Saturday at 10a, right after sausage and eggs, I was beginning to regret my hasty break up with Google. I had planned on listening to football and puttering, which is what I do best on Saturdays. "Google, yes she can be a nagging bitch", always wanting to be my search engine of choice. She calls it "default" and of course it's never her fault. Oh yes, it's her corporate overlords who brings on the boorish behaviour. She never quits asking and so you finally give in, "yes you can be my default". 

If she really cared for me, she would stop giving me error 403 every time I ask a question? Now I am reminded why I finally hit Add/Remove, Delete. She started it. By the way, she showed no remorse. Each time I searched and I got error 403 "no other information is available." Who talks like that? I knew there had to be a better way to live, which let me to my decision to excise the bitch.

Not that I didn't have second thoughts. I still had "Edge", but I had been with Google for so long I didn't even know the basics on how to act around "Edge". For example, it's a whole new world just setting up a shortcut. Tools, more tools, Create a shortcut does not work. Truth be told, I tried to take Google back, but now "Edge" was pissed and didn't want me to leave her.  

This war has to end before Monday, or the show is going to be wing it and fling it. I went to the station, figuring there had to be a brainiac like Joe Danyi hanging around to rescue me. Oh know, he's on a weekend family adventure in his camper. Who told Joe to buy a camper and spend time with his family. Dave Price had his own crap storm going with Ohio State and Youngstown State Football , which had to get on the air. Otherwise, we would not have known Ohio State crushed Indiana for the 29th time in the last 30 years and we couldnt wait to find out the Penguins could not stop Missouri State in three successive third and longs, but that another gripe.

i Alright, It's on me, I started cozying up to "Edge" . First, I figured out the shortcuts and I now have YouTube back on my desktop with a shortcut. Life is getting better. Now what about I Heart Webmail, we can't live without that one. Ah the 24-hour help desk, they answered and with a few clicks Web mail is back. My hasty decision to break up with that egotistical Google is looking better. By 1:30 I am almost whole, and I am not missing Miss Google, or is she nonbinary,...... probably. 

Well, It's been 36 hours since the breakup, and Edge has not asked to take over my tool bar or to be my search Engine of the choice, I know it's early but it's a start. She has said nothing about wanting me to choose Edge as my default. This is pretty good, I have a whole group of new friends, theirs Yahoo, Duck Duck go, Firefox, and even one called "Tusk". 

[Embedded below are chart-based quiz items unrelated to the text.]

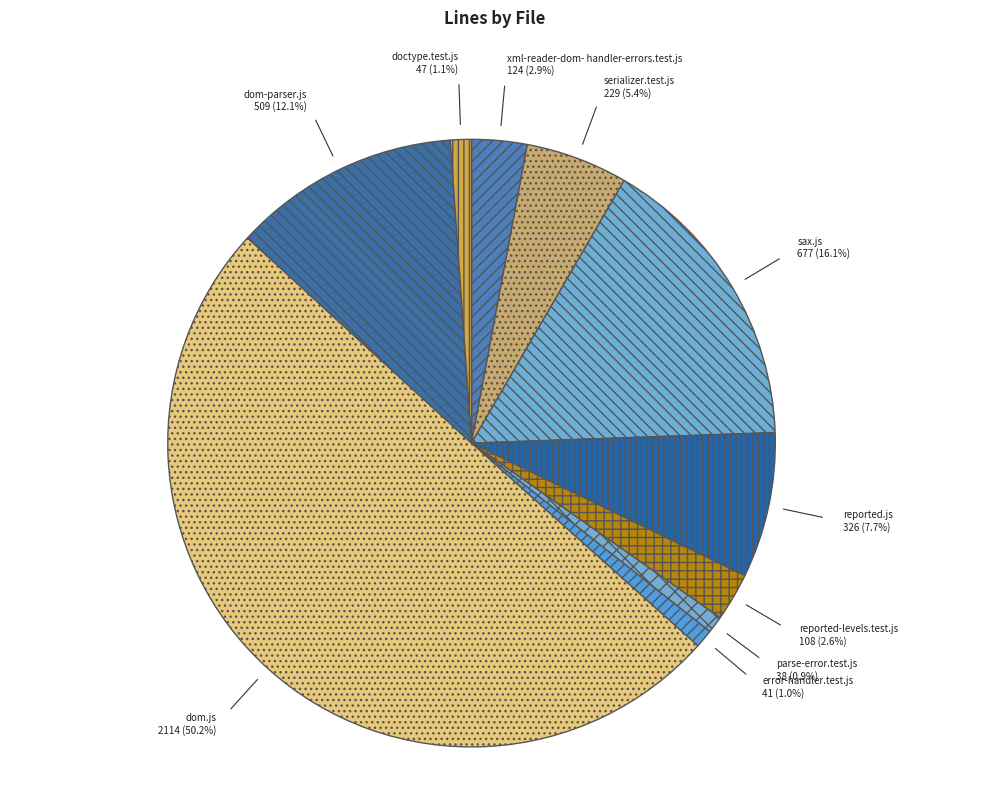

How many slices are in this pie chart?

10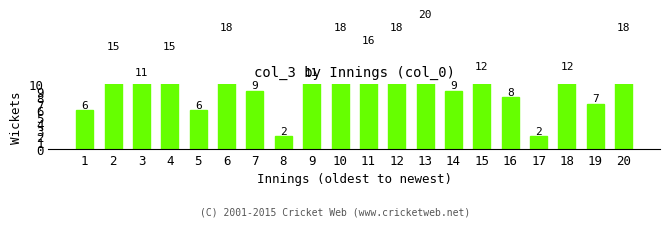

Between 8 and 12, which is larger?

12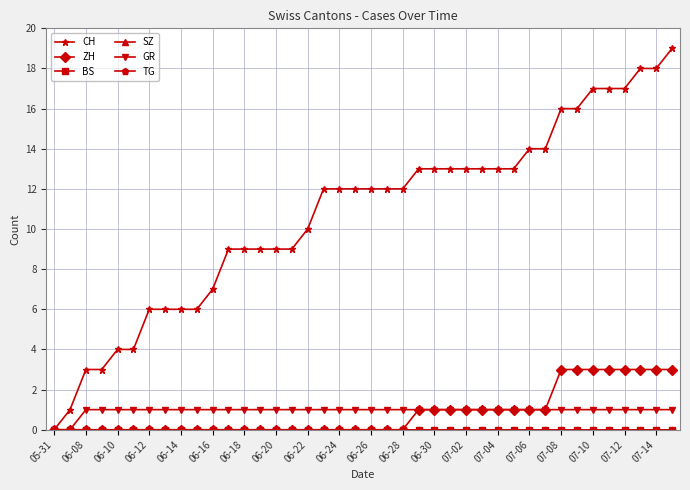

How many lines are shown in the chart?

6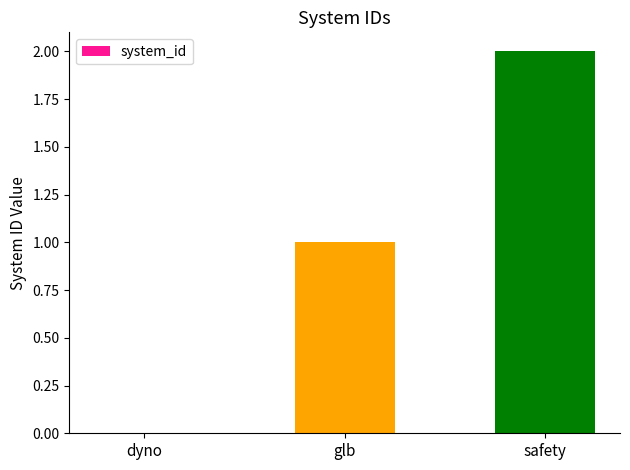

How many values are above zero?

2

Remember, I am not the one that asked for this? I didn't seek error 403, it visited me like a bad nightmare. No direction, no help, nothing. It just left me to search endlessly with no result. Google started it. She just became too much of a nag. If you're going to insist on exclusivity, you better be good, because there's more than one search engine in the cyber world and right now I 'm going steady with Miss Edge.